Goals are useful and constructive, but not if they’re the wrong goals, are confusing, compete with other goals or are driving people to become a shadow of their former selves.
Lever 4 – Can people change their own systems of work?
Do people have the freedom, support and ability to make changes to processes and procedures locally and in conjunction with others delivering value to customers?
To release agility we have to break down the rules, process and red tape that has crept in over the years stifling people’s ability to move quickly and smoothly to deliver business results.
When people are stifled by this rigour they may not be able to deliver good work, or adapt to meet the needs of the customer. This is made worse when there are decision and governance boards for everything, meaning delays are created in doing the right thing for the customer.
Saying that, we also don’t want everyone changing everything without thinking about the wider system of delivery. Sub optimisation then takes place – where people optimise for their own work at the expense of the wider delivery system.

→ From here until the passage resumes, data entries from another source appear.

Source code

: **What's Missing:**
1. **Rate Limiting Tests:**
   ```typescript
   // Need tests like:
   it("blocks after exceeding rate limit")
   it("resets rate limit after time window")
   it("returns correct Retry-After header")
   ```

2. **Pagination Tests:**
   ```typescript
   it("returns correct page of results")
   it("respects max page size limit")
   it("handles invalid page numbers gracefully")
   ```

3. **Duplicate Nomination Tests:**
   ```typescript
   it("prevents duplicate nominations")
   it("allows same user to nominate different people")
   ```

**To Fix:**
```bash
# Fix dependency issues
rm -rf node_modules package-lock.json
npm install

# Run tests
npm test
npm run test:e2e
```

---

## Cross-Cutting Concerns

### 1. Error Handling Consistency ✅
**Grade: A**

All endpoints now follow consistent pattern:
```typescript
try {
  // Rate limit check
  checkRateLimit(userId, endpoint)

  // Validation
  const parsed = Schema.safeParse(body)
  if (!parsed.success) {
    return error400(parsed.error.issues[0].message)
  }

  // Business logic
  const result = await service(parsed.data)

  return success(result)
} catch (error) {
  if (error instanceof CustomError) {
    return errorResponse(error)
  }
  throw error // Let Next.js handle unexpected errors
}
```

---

It’s important that communication flows and people know how they, and others, fit in with the wider delivery of value. They can then use this knowledge and their good working relationships with others, to improve the process collectively – without everything needing a manager’s sign off.
Lever 5 – Find the frustrated
Find those people who live and breathe the mission and values of the business, but are frustrated. They are often trying to do good work but are getting pushed back from the system of work. They are frustrated that they cannot do what they need to for the customer.

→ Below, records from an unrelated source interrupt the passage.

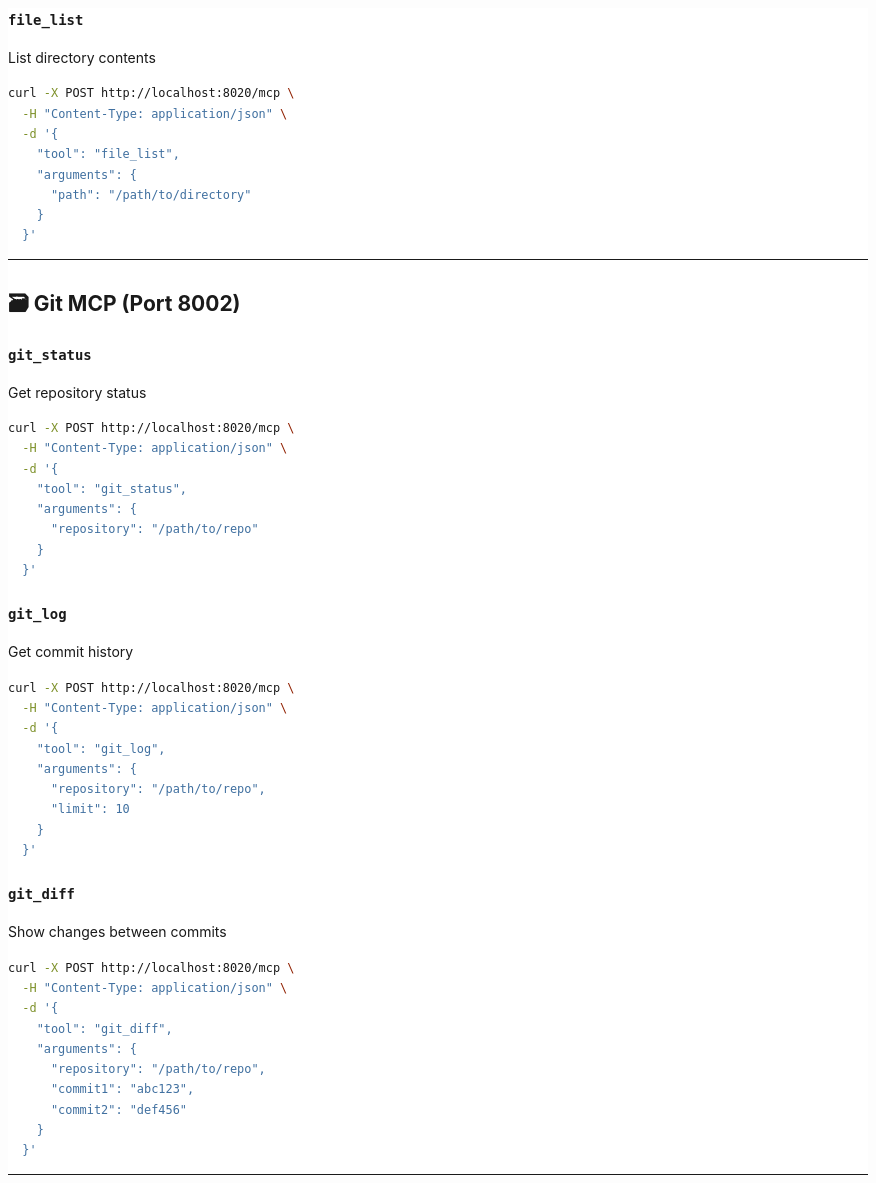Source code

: ### `file_list`
List directory contents
```bash
curl -X POST http://localhost:8020/mcp \
  -H "Content-Type: application/json" \
  -d '{
    "tool": "file_list",
    "arguments": {
      "path": "/path/to/directory"
    }
  }'
```

---

## 🗃️ Git MCP (Port 8002)

### `git_status`
Get repository status
```bash
curl -X POST http://localhost:8020/mcp \
  -H "Content-Type: application/json" \
  -d '{
    "tool": "git_status",
    "arguments": {
      "repository": "/path/to/repo"
    }
  }'
```

### `git_log`
Get commit history
```bash
curl -X POST http://localhost:8020/mcp \
  -H "Content-Type: application/json" \
  -d '{
    "tool": "git_log",
    "arguments": {
      "repository": "/path/to/repo",
      "limit": 10
    }
  }'
```

### `git_diff`
Show changes between commits
```bash
curl -X POST http://localhost:8020/mcp \
  -H "Content-Type: application/json" \
  -d '{
    "tool": "git_diff",
    "arguments": {
      "repository": "/path/to/repo",
      "commit1": "abc123",
      "commit2": "def456"
    }
  }'
```

---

Frustrated people care. If they didn’t they would just become apathetic to the problems they face and resign themselves to doing poor quality work.
Find these people and find out what’s frustrating them. Then help them to remove the blockers, red tape and pointless process that is slowing them down. Give them more “”power” to change what is stopping them doing good work.
Lever 6 – Find the aligners
Find those people who are insanely good at aligning people around work. These people can seemingly bring together disparate groups of people, align them and mobilise them to get things done. Natural leaders, even though they may not possess a leadership title.
Find them and give them more to do. Give them hard cross-functional problems to fix and help them bring people together to address them. Most barriers to growth and delivery are across functional silos. It therefore requires cooperation to make changes and release agility. It’s why it’s so hard to do from the ground up.
As a leader or manager, find those alignment people in every team and bring them together to solve these gnarly problems, so you can remove the impediments to growth and delivery. Assuming leadership and management politics don’t get in the way. These people will also grow amazingly in their careers.
Here are just a few levers to start looking for in your organisation. There are plenty more, but when I work with clients, these are the main focus areas.
It’s through identifying levers like these that you can make big changes, for a low level of effort. Sure, fixing some of the systemic problems that you find may be hard and political, but at least you then know where to focus.
The trick is to find levers that make big changes. It’s why it makes sense to focus from a management and leadership level, they have bigger levers (think rules, budget, performance, goals, purpose of the team, incentives etc). Whilst it is possible to make big changes from the ground up, it often takes a lot of time and usually requires leaning on leaders and managers anyway. So, why not start at the top.
You may not like what you see when you start pulling these levers, after all, many of the dysfunctions without your business and team may be your creation. But leaning into problems is part of Releasing Agility. Agility was in your company at some point.
I believe all companies start with massive amounts of agility, it just gets squashed over time. Managers often do the squashing. As such, if they are part of the problem, they are also part of the solution.